***** Dataset extract
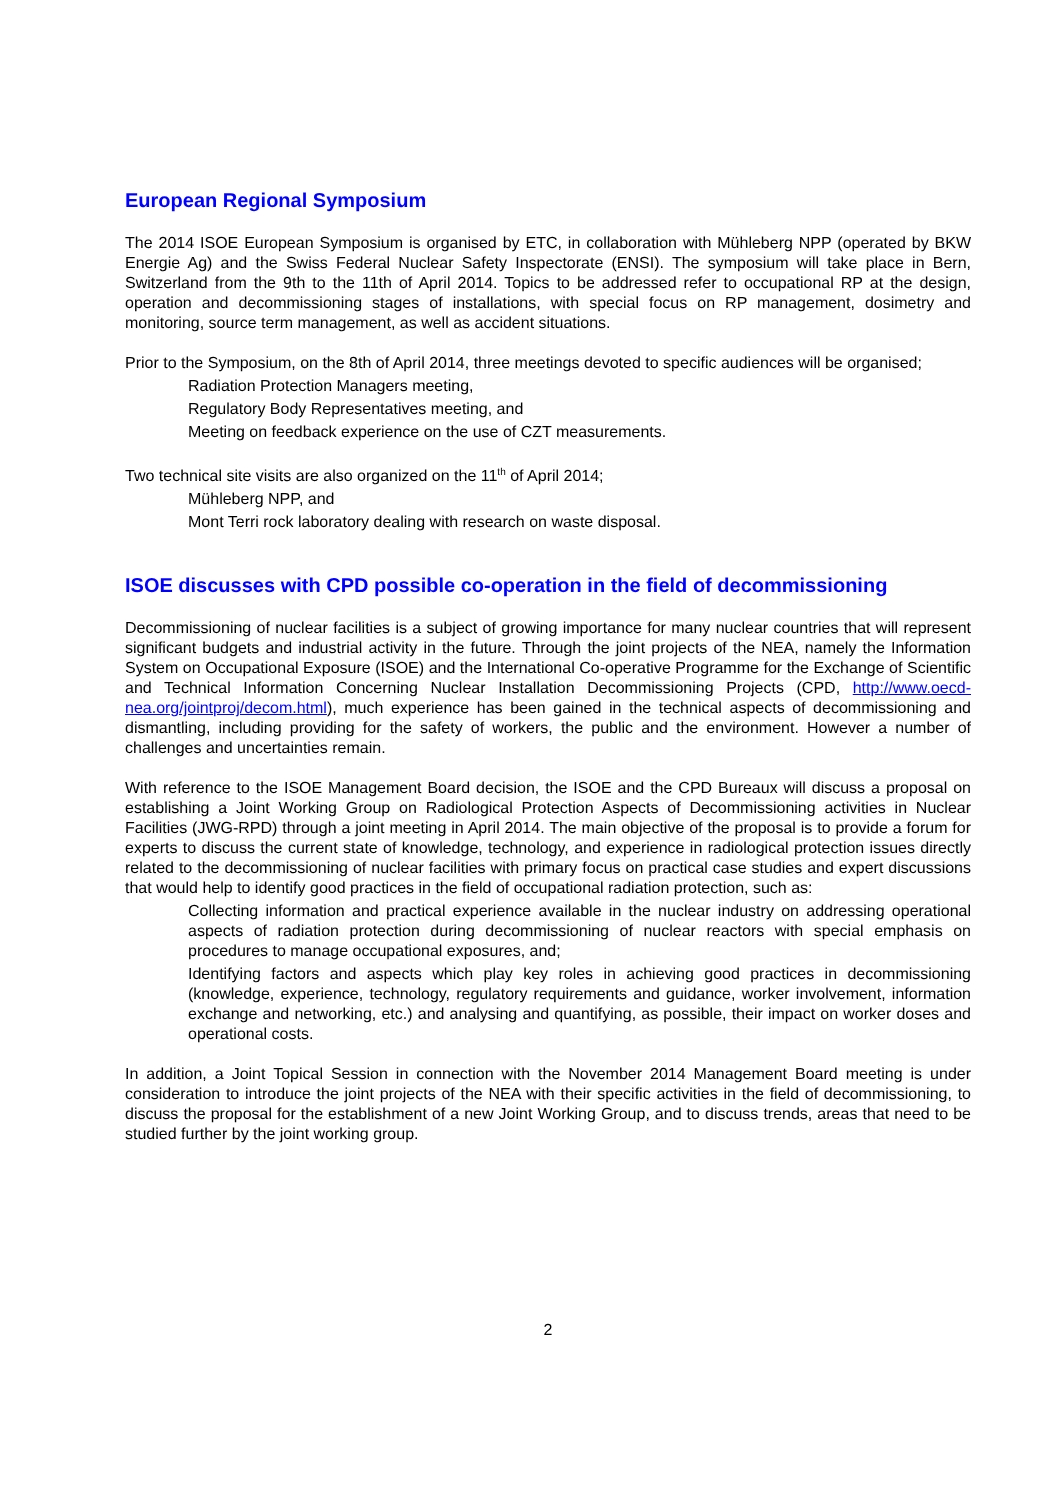European Regional Symposium
The 2014 ISOE European Symposium is organised by ETC, in collaboration with Mühleberg NPP (operated by BKW Energie Ag) and the Swiss Federal Nuclear Safety Inspectorate (ENSI). The symposium will take place in Bern, Switzerland from the 9th to the 11th of April 2014. Topics to be addressed refer to occupational RP at the design, operation and decommissioning stages of installations, with special focus on RP management, dosimetry and monitoring, source term management, as well as accident situations.
Prior to the Symposium, on the 8th of April 2014, three meetings devoted to specific audiences will be organised;
Radiation Protection Managers meeting,
Regulatory Body Representatives meeting, and
Meeting on feedback experience on the use of CZT measurements.
Two technical site visits are also organized on the 11<sup>th</sup> of April 2014;
Mühleberg NPP, and
Mont Terri rock laboratory dealing with research on waste disposal.
ISOE discusses with CPD possible co-operation in the field of decommissioning
Decommissioning of nuclear facilities is a subject of growing importance for many nuclear countries that will represent significant budgets and industrial activity in the future. Through the joint projects of the NEA, namely the Information System on Occupational Exposure (ISOE) and the International Co-operative Programme for the Exchange of Scientific and Technical Information Concerning Nuclear Installation Decommissioning Projects (CPD, http://www.oecd-nea.org/jointproj/decom.html), much experience has been gained in the technical aspects of decommissioning and dismantling, including providing for the safety of workers, the public and the environment. However a number of challenges and uncertainties remain.
With reference to the ISOE Management Board decision, the ISOE and the CPD Bureaux will discuss a proposal on establishing a Joint Working Group on Radiological Protection Aspects of Decommissioning activities in Nuclear Facilities (JWG-RPD) through a joint meeting in April 2014. The main objective of the proposal is to provide a forum for experts to discuss the current state of knowledge, technology, and experience in radiological protection issues directly related to the decommissioning of nuclear facilities with primary focus on practical case studies and expert discussions that would help to identify good practices in the field of occupational radiation protection, such as:
Collecting information and practical experience available in the nuclear industry on addressing operational aspects of radiation protection during decommissioning of nuclear reactors with special emphasis on procedures to manage occupational exposures, and;
Identifying factors and aspects which play key roles in achieving good practices in decommissioning (knowledge, experience, technology, regulatory requirements and guidance, worker involvement, information exchange and networking, etc.) and analysing and quantifying, as possible, their impact on worker doses and operational costs.
In addition, a Joint Topical Session in connection with the November 2014 Management Board meeting is under consideration to introduce the joint projects of the NEA with their specific activities in the field of decommissioning, to discuss the proposal for the establishment of a new Joint Working Group, and to discuss trends, areas that need to be studied further by the joint working group.
2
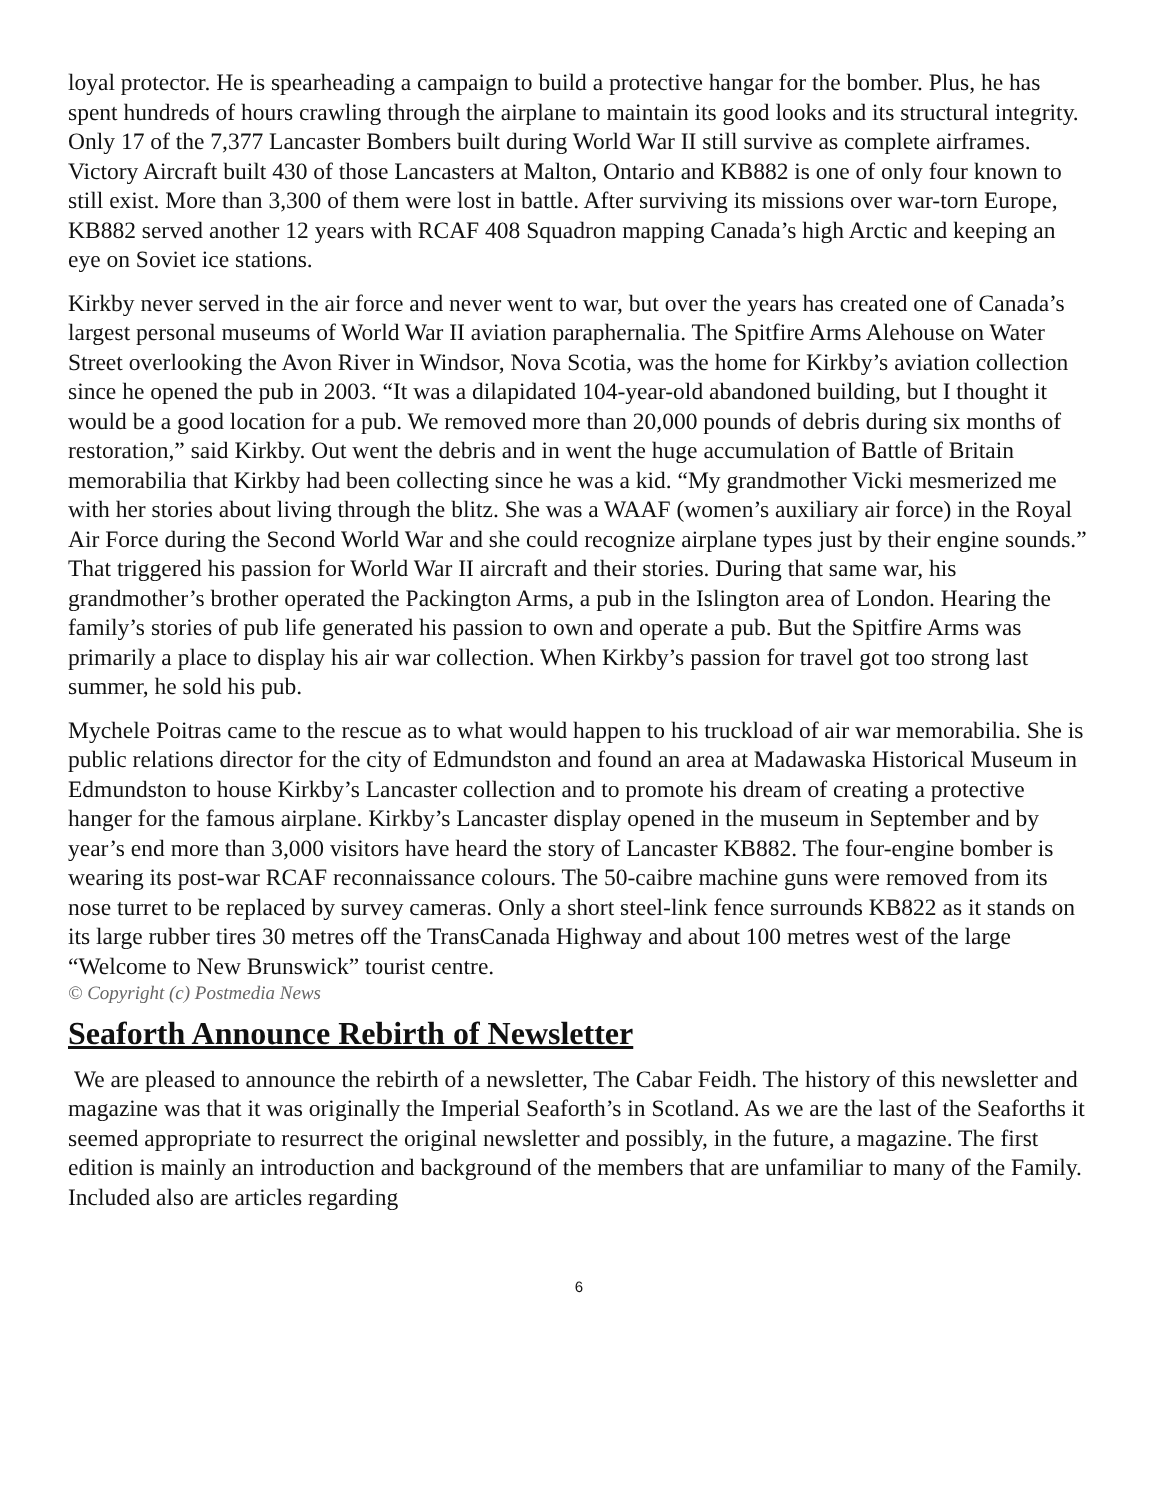loyal protector. He is spearheading a campaign to build a protective hangar for the bomber. Plus, he has spent hundreds of hours crawling through the airplane to maintain its good looks and its structural integrity. Only 17 of the 7,377 Lancaster Bombers built during World War II still survive as complete airframes. Victory Aircraft built 430 of those Lancasters at Malton, Ontario and KB882 is one of only four known to still exist. More than 3,300 of them were lost in battle. After surviving its missions over war-torn Europe, KB882 served another 12 years with RCAF 408 Squadron mapping Canada’s high Arctic and keeping an eye on Soviet ice stations.
Kirkby never served in the air force and never went to war, but over the years has created one of Canada’s largest personal museums of World War II aviation paraphernalia. The Spitfire Arms Alehouse on Water Street overlooking the Avon River in Windsor, Nova Scotia, was the home for Kirkby’s aviation collection since he opened the pub in 2003. “It was a dilapidated 104-year-old abandoned building, but I thought it would be a good location for a pub. We removed more than 20,000 pounds of debris during six months of restoration,” said Kirkby. Out went the debris and in went the huge accumulation of Battle of Britain memorabilia that Kirkby had been collecting since he was a kid. “My grandmother Vicki mesmerized me with her stories about living through the blitz. She was a WAAF (women’s auxiliary air force) in the Royal Air Force during the Second World War and she could recognize airplane types just by their engine sounds.” That triggered his passion for World War II aircraft and their stories. During that same war, his grandmother’s brother operated the Packington Arms, a pub in the Islington area of London. Hearing the family’s stories of pub life generated his passion to own and operate a pub. But the Spitfire Arms was primarily a place to display his air war collection. When Kirkby’s passion for travel got too strong last summer, he sold his pub.
Mychele Poitras came to the rescue as to what would happen to his truckload of air war memorabilia. She is public relations director for the city of Edmundston and found an area at Madawaska Historical Museum in Edmundston to house Kirkby’s Lancaster collection and to promote his dream of creating a protective hanger for the famous airplane. Kirkby’s Lancaster display opened in the museum in September and by year’s end more than 3,000 visitors have heard the story of Lancaster KB882. The four-engine bomber is wearing its post-war RCAF reconnaissance colours. The 50-caibre machine guns were removed from its nose turret to be replaced by survey cameras. Only a short steel-link fence surrounds KB822 as it stands on its large rubber tires 30 metres off the TransCanada Highway and about 100 metres west of the large “Welcome to New Brunswick” tourist centre.
© Copyright (c) Postmedia News
Seaforth Announce Rebirth of Newsletter
We are pleased to announce the rebirth of a newsletter, The Cabar Feidh. The history of this newsletter and magazine was that it was originally the Imperial Seaforth’s in Scotland. As we are the last of the Seaforths it seemed appropriate to resurrect the original newsletter and possibly, in the future, a magazine. The first edition is mainly an introduction and background of the members that are unfamiliar to many of the Family. Included also are articles regarding
6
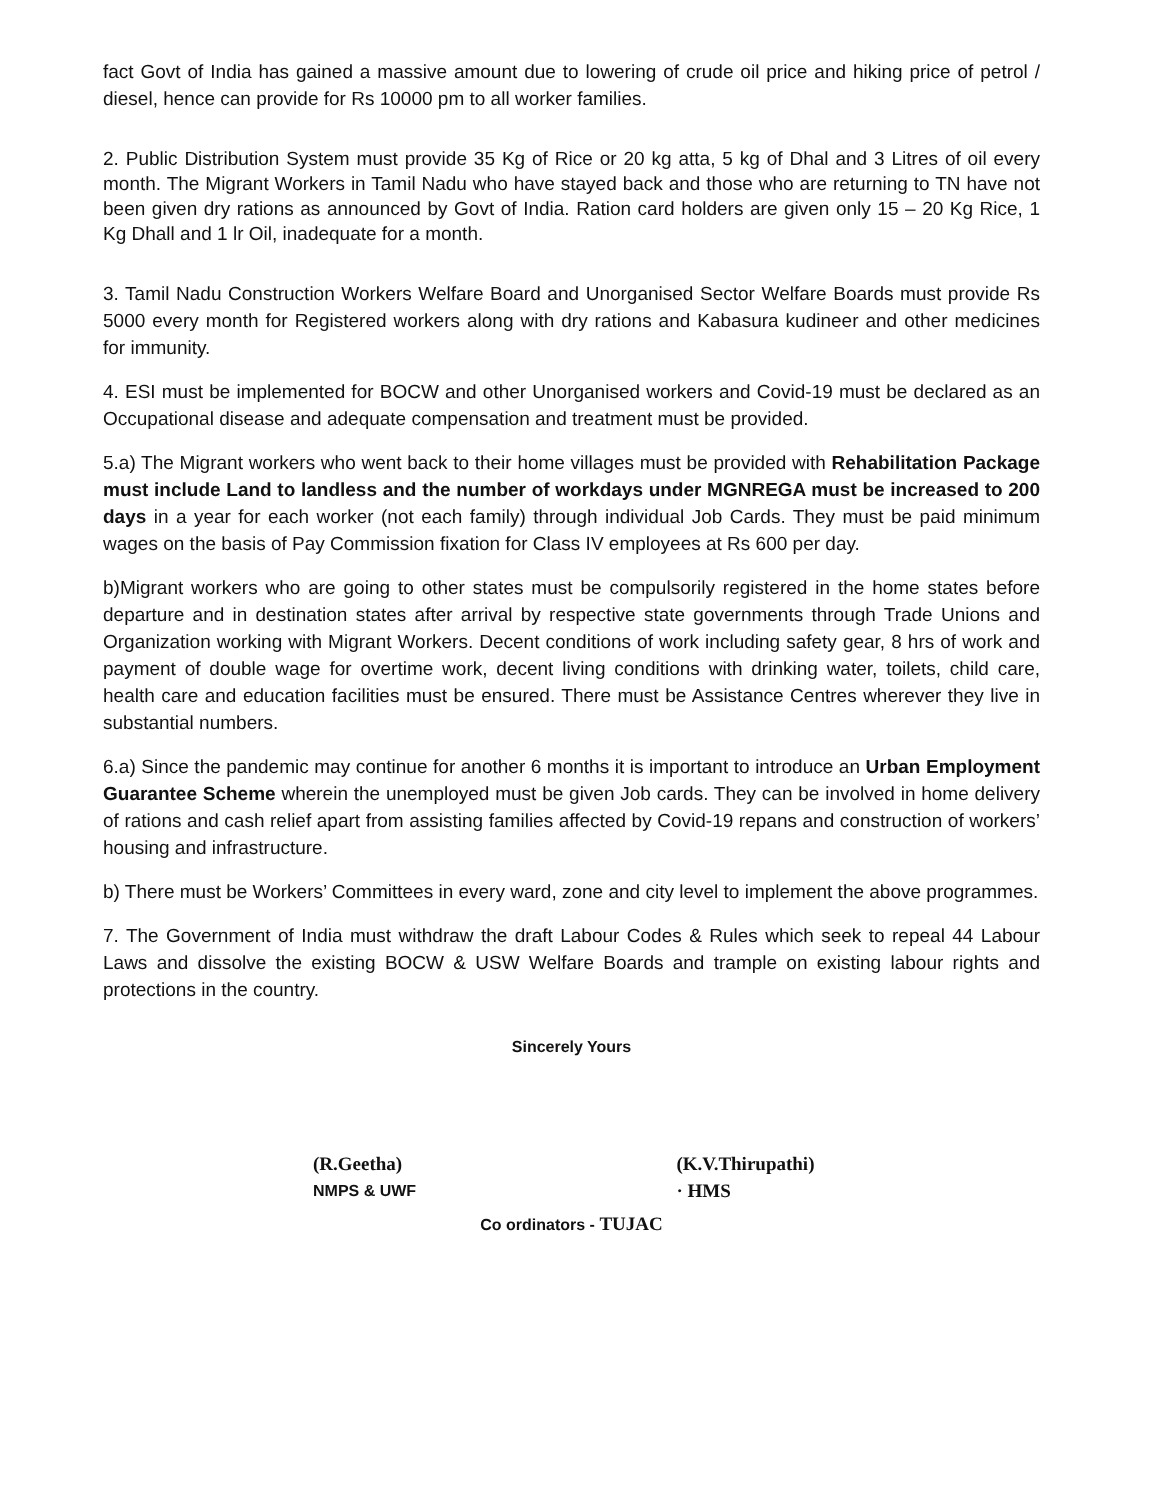fact Govt of India has gained a massive amount due to lowering of crude oil price and hiking price of petrol / diesel, hence can provide for Rs 10000 pm to all worker families.
2. Public Distribution System must provide 35 Kg of Rice or 20 kg atta, 5 kg of Dhal and 3 Litres of oil every month. The Migrant Workers in Tamil Nadu who have stayed back and those who are returning to TN have not been given dry rations as announced by Govt of India. Ration card holders are given only 15 – 20 Kg Rice, 1 Kg Dhall and 1 lr Oil, inadequate for a month.
3. Tamil Nadu Construction Workers Welfare Board and Unorganised Sector Welfare Boards must provide Rs 5000 every month for Registered workers along with dry rations and Kabasura kudineer and other medicines for immunity.
4. ESI must be implemented for BOCW and other Unorganised workers and Covid-19 must be declared as an Occupational disease and adequate compensation and treatment must be provided.
5.a) The Migrant workers who went back to their home villages must be provided with Rehabilitation Package must include Land to landless and the number of workdays under MGNREGA must be increased to 200 days in a year for each worker (not each family) through individual Job Cards. They must be paid minimum wages on the basis of Pay Commission fixation for Class IV employees at Rs 600 per day.
b)Migrant workers who are going to other states must be compulsorily registered in the home states before departure and in destination states after arrival by respective state governments through Trade Unions and Organization working with Migrant Workers. Decent conditions of work including safety gear, 8 hrs of work and payment of double wage for overtime work, decent living conditions with drinking water, toilets, child care, health care and education facilities must be ensured. There must be Assistance Centres wherever they live in substantial numbers.
6.a) Since the pandemic may continue for another 6 months it is important to introduce an Urban Employment Guarantee Scheme wherein the unemployed must be given Job cards. They can be involved in home delivery of rations and cash relief apart from assisting families affected by Covid-19 repans and construction of workers’ housing and infrastructure.
b) There must be Workers’ Committees in every ward, zone and city level to implement the above programmes.
7. The Government of India must withdraw the draft Labour Codes & Rules which seek to repeal 44 Labour Laws and dissolve the existing BOCW & USW Welfare Boards and trample on existing labour rights and protections in the country.
Sincerely Yours
(R.Geetha) (K.V.Thirupathi)
NMPS & UWF
· HMS
Co ordinators - TUJAC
**********
• _What you should do_
Reproduce exactly the lines from the beginning of the material down to the line containing "Mont Terri rock", both ends included, but not the pictures or anything after.

• _Response to the task_
European Regional Symposium
The 2014 ISOE European Symposium is organised by ETC, in collaboration with Mühleberg NPP (operated by BKW Energie Ag) and the Swiss Federal Nuclear Safety Inspectorate (ENSI). The symposium will take place in Bern, Switzerland from the 9th to the 11th of April 2014. Topics to be addressed refer to occupational RP at the design, operation and decommissioning stages of installations, with special focus on RP management, dosimetry and monitoring, source term management, as well as accident situations.
Prior to the Symposium, on the 8th of April 2014, three meetings devoted to specific audiences will be organised;
Radiation Protection Managers meeting,
Regulatory Body Representatives meeting, and
Meeting on feedback experience on the use of CZT measurements.
Two technical site visits are also organized on the 11<sup>th</sup> of April 2014;
Mühleberg NPP, and
Mont Terri rock laboratory dealing with research on waste disposal.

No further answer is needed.